Cómo lograr que los niños mediten

March 25, 2017

Cada vez más niños muestran signos elevados de estrés, inquietud y ansiedad desde una corta edad. Nosotros sabemos que la meditación es una gran herramienta para encontrar paz y equilibrio en medio de nuestras agitadas vidas: es por eso que disfrutamos meditar. ¿Qué podemos hacer para que a nuestros hijos también les guste la meditación?

         

He aquí algunos consejos y técnicas de meditación que funcionan:

 

Conviértete en el Cambio

 

          Los niños tienden a copiar el comportamiento de sus padres. Así, adentrarlos en el camino de la meditación puede ser tan sencillo como darles el ejemplo. Si tus hijos observan que tú meditas, se establece una atmósfera que ellos pueden aprender.

 

Practica el Silencio

 

          Programa un día, o incluso sólo medio día, dedicado al silencio. Aunque se trate de sólo algunas horas, será una verdadera dicha para ti y una gran lección para tus pequeños.
=-=-=-=-=
Tareas para trabajar:
• a. En el texto sobre la meditación infantil, ¿qué tienden a copiar los niños?
• b. Reescribe de forma más breve el párrafo del texto sobre la meditación infantil que empieza con «Cada vez más niños muestran», sin perder sus datos principales.
• c. Retoma el texto sobre la meditación infantil y prosíguelo a partir de su última frase.
=-=-=-=-=
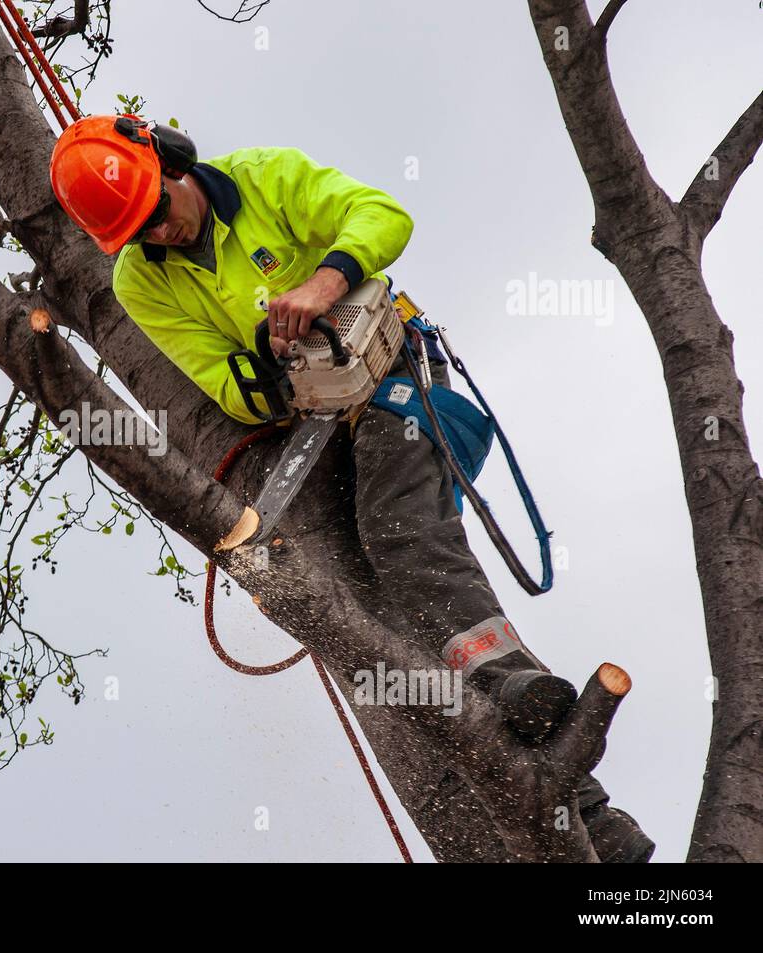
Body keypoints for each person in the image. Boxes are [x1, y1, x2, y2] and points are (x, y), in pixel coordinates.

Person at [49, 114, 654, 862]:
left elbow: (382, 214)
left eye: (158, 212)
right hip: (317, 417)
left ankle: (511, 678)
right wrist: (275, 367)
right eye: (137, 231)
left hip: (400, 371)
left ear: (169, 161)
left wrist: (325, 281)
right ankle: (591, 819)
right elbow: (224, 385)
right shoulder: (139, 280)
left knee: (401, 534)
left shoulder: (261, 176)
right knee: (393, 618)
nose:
=-=-=-=-=
Respuestas del ejercicio:
• a. Los niños tienden a copiar el comportamiento de sus padres.

• b. Cada vez más niños sufren estrés, inquietud y ansiedad desde pequeños. Disfrutamos meditar porque la meditación nos ayuda a encontrar paz y equilibrio en nuestras agitadas vidas, así que cabe preguntarse cómo lograr que a nuestros hijos también les guste.

• c.
          Puedes plantearlo como un juego: "Vamos a ver quién puede ser el más callado." Ellos deben verlo como algo divertido.  Luego, cuando rompas el silencio, inventa un juego o canción sobre romper el silencio con palabras amorosas, amables y llenas de buenas intenciones.

 

Comienza Poco a Poco y de Manera Sencilla

 

          Muchos expertos recomiendan un minuto de meditación por año de edad, comenzando a partir de los ocho. Si han diagnosticado TDAH a nuestros hijos antes de los seis años, quizá debamos comenzar antes. La manera de hacerlo dependerá de la naturaleza y la edad de tu hijo, y tendrás que descubrirla mediante prueba y error.

 

Pranayama (Ejercicios de Respiración)

 

          La respiración está relacionada con el prana (la energía de la fuerza vital) y oxigena todas las células de nuestro cuerpo. El pranayama ha sido una de las herramientas más importantes para el bienestar de mis hijos, así como para mi propia salud mental. Les ayuda cuando están a punto de ponerse a llorar o cuando están demasiado emocionados como para expresarse con claridad. Sólo tengo que decirles: "Vamos a respirar", y ellos ya saben exactamente qué hacer.

 

Yoga

 

          Saludos al Sol, no hay nada como hacer yoga en familia. Son una forma divertida y por lo general fácil de practicar yoga juntos. Se dice que estas 12 posturas mantienen los canales de energía del cuerpo abiertos y fluyendo adecuadamente, previniendo así múltiples enfermedades.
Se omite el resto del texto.